Justin Schultz may be back, finally and the Pittsburgh Penguins are set to recoup the benefits. The Penguins defenseman joined the team two weeks ago as a full participant and began taking morning skates. The non-contact jersey which warns players to steer clear has been long gone as Schultz has been a full go at practice after returning from a fractured leg suffered on Oct. 13.
Friday afternoon, the team activated Schultz from the IR. However, the decision on when to play has rested more with Schultz and his feeling ready than it has with the training staff.
UPDATE: Schultz is in the lineup, Saturday.
The 28-year-old who signed a three-year $5.5 million contract last summer has been sorely missed on the Penguins blue line. The return date has been a mystery but it could be Saturday or Sunday afternoon.
“When I’m comfortable and confident I can go out there and make plays,” Schultz said on Monday.
And just how vital Schultz has become to the Penguins was never more evident than the first two-plus months of the season. Penguins head coach Mike Sullivan and assistant Jacques Martin were forced to configure the Rubix Cube of healthy Penguins defensemen and figure out which of the four left-handed defensemen were better suited to playing the right side, and which pairings worked well.
To find the pairings which worked well, the coaches had to sift through several combinations which clearly didn’t work. Some really didn’t work. Those failed pairings were easy to spot, too. Olli Maatta with Jack Johnson and Olli Maatta with Jamie Oleksiak were generally painful to watch.
Maatta’s potentially regular-season ending shoulder injury has caused further shuffling. Johnson finally moved back to the left side, but with Juuso Riikola. Coaches were also sprinkling Johnson with Letang, Wednesday night and Chad Ruhwedel was the right side third pairing.
So there will be real and tangible benefits beyond simply getting the rightie and point producing Schultz back in the lineup.
1. Jack Johnson
Jack Johnson, the fanboy’s whipping post, is not great with pucks but he is noticeably limited when he is on his backhand. Of course, few defensemen are good on the backhand. Teams attacked Johnson at an angle, turned him to his backhand which forced him to make the escape-plays off the glass instead of crisp breakout passes.

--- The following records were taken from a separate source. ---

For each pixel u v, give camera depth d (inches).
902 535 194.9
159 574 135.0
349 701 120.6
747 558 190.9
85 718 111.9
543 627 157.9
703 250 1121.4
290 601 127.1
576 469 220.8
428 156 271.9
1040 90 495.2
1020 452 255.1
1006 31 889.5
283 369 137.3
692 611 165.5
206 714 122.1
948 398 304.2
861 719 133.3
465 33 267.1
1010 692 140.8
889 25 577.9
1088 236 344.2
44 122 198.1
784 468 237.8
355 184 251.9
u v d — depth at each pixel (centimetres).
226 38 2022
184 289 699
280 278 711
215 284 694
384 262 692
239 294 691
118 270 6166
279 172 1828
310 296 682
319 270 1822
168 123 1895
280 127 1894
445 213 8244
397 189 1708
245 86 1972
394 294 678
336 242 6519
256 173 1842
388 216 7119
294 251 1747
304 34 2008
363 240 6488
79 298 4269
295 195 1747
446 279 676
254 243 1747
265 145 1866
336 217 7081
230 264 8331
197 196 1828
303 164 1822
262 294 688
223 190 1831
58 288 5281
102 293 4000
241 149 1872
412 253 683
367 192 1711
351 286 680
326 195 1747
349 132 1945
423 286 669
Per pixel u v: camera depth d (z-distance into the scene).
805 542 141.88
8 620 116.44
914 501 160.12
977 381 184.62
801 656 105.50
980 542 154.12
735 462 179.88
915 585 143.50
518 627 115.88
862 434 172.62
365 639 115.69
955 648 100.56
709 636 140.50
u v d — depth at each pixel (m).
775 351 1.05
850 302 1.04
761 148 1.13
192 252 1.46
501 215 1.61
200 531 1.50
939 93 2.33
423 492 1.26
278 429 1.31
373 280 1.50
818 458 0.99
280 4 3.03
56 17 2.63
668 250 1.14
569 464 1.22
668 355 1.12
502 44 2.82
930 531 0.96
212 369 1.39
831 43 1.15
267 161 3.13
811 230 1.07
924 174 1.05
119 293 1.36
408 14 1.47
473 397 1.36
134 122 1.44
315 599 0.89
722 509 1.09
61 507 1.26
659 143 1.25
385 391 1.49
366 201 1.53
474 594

The difference Wednesday night when Johnson was on the left of Juuso Riikola was immediately noticeable as Johnson fired head-man passes to center ice.
Fans howl at Johnson’s advanced stats–and they are rough–but the extenuating circumstances are undeniable.
Schultz’ return means that Johnson can permanently return to his natural left side and Riikola will eventually take the third pairing right side, though he appears to be a healthy scratch for Saturday as he worked as the extra defenseman, Friday.
Johnson’s statistics should also see an increase playing beside the offensively gifted Schultz (and Schultz should find confidence playing with a defenseman who rarely gets individually beaten).
2. Power Play Options
The Penguins power-play doesn’t have a consistent gear. They’re red hot or ice cold, and when they go cold, no team has given up more shorthanded goals. When the Penguins power play is scuffling or getting too cute, Schultz could see some shifts on the top unit, again. He may even see shifts with Kris Letang as the Penguins have toyed with a two-defensemen look.
Schultz did a fair amount of top-PP quarterbacking last season before he gave way to Letang. Schultz moves the puck quickly and likes to keep the power play moving. More puck movement equals less individual play and makes it more difficult for aggressive PK’s to pressure.
This could get Phil Kessel’s feet moving in the circle if Schultz swaps into the top unit or it could remove Kessel if Schultz becomes the second point-position.
3. Offensive push from the back side.
The Penguins coaches are still pushing players to hang onto the puck longer, play in the low zone, and force opponents to battle. That gritty game opens up the low-to-high plays but for three months, only Kris Letang has been able to contribute.
The Penguins sorely need a bomber at the blue line to step to the top of the circles and let it rip. Schultz shot is heavy. The boom off the goalie’s pads echoes through the arena.
Given the Penguins newfound speed with Jared McCann and Teddy Blueger and the Penguins physical battlers like Patric Hornqvist and Zach Aston-Reese, even the Penguins coaches might yell, “Shooot!”
In addition to filling the top of the zone with a presence and the air with shots, Shultz is also able to carry the puck, which is another area the Penguins have been lacking. A defenseman with speed through the neutral zone will force opponents to back in or leave someone uncovered. Either way, the Penguins controlled zone entries should improve.
Simple plays become even simpler when the opponent must guard against more options.
And Schultz becomes that additional option.